What you are asked to do: Copy out each line in the material below that has the word "AVDA".

Entries shown:
= = = =

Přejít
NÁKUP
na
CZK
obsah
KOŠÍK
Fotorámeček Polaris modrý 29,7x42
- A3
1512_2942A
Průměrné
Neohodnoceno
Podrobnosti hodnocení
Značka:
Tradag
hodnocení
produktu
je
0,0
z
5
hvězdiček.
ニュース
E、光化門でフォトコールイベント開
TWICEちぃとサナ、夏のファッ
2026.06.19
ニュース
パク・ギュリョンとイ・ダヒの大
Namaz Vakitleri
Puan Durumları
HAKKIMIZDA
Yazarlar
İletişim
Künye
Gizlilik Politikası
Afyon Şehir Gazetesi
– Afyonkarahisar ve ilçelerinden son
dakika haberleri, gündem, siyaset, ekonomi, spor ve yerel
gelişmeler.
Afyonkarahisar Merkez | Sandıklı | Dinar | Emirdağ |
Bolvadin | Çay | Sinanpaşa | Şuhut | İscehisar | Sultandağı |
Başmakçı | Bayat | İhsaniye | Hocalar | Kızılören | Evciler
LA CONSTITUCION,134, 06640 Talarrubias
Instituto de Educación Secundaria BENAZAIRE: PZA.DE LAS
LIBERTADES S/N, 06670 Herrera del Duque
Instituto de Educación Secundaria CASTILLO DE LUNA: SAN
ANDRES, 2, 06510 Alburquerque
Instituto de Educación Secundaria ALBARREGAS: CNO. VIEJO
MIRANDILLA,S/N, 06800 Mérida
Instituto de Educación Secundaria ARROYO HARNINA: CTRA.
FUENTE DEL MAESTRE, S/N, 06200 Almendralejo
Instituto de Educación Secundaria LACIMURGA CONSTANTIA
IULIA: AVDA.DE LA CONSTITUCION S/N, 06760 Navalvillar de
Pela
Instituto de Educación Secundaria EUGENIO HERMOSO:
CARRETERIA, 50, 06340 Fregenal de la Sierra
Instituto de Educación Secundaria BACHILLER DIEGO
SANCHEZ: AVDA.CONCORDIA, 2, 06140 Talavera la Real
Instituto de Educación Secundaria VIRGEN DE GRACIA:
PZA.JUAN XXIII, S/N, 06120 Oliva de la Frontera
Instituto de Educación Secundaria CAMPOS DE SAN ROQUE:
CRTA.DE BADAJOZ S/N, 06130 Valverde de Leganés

= = = =

Your solution:
IULIA: AVDA.DE LA CONSTITUCION S/N, 06760 Navalvillar de
SANCHEZ: AVDA.CONCORDIA, 2, 06140 Talavera la Real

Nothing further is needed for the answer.